● **PROBLEM**: Look through the material for lines with the word "etichette", and copy each one.

● **DATASET CONTENT**:
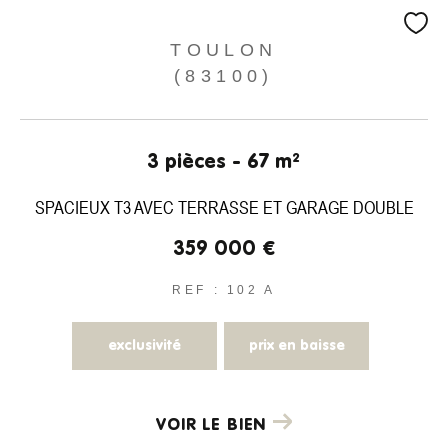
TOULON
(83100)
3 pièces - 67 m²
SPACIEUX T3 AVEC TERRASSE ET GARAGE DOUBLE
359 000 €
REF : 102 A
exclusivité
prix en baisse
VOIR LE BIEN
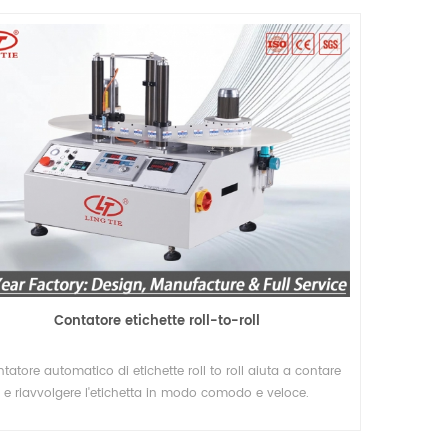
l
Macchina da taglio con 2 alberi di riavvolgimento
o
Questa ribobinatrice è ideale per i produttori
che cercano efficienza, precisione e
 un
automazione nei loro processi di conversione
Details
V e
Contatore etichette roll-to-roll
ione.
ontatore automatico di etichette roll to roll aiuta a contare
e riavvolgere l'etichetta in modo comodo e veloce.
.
* * *
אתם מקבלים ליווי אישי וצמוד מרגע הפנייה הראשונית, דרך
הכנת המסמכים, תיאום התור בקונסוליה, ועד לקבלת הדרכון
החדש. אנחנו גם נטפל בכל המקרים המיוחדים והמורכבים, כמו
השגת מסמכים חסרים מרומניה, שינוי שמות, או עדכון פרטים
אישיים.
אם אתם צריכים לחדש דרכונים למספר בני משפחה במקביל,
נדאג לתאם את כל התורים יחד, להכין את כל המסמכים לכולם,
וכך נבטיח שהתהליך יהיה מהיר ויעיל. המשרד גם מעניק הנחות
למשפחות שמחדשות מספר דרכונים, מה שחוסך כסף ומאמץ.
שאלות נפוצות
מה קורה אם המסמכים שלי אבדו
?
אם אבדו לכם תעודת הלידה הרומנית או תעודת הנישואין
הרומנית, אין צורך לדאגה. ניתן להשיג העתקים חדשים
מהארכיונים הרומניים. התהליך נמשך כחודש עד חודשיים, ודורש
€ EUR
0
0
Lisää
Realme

● **RESULT**:
Contatore etichette roll-to-roll
ontatore automatico di etichette roll to roll aiuta a contare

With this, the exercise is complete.